> Exercise: What is the number of lines in these records that hold the word "about"? Reply with that number alone.

> Extracted records:
Start of Block

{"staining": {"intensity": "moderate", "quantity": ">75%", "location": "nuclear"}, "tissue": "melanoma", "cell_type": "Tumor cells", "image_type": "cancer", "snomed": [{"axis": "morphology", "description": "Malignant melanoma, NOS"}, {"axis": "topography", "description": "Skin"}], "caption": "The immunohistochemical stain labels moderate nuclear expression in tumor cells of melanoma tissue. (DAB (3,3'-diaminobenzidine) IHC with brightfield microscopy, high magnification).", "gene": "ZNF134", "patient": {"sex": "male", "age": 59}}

End of Block
Start of Block

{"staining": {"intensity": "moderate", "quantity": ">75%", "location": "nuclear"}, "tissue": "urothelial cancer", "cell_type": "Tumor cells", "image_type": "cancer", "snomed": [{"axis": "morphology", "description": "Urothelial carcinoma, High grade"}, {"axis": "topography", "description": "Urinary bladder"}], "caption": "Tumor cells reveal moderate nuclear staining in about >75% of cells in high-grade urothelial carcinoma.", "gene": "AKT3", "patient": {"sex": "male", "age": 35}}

End of Block
Start of Block

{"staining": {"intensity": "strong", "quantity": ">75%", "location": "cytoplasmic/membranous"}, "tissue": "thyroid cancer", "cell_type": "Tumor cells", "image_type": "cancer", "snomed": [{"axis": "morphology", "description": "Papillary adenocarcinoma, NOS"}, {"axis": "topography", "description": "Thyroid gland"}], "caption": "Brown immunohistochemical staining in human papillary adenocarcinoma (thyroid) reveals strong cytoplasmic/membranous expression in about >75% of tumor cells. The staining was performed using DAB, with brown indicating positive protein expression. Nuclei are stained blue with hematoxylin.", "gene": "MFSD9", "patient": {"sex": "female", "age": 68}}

End of Block

> Task solution: 2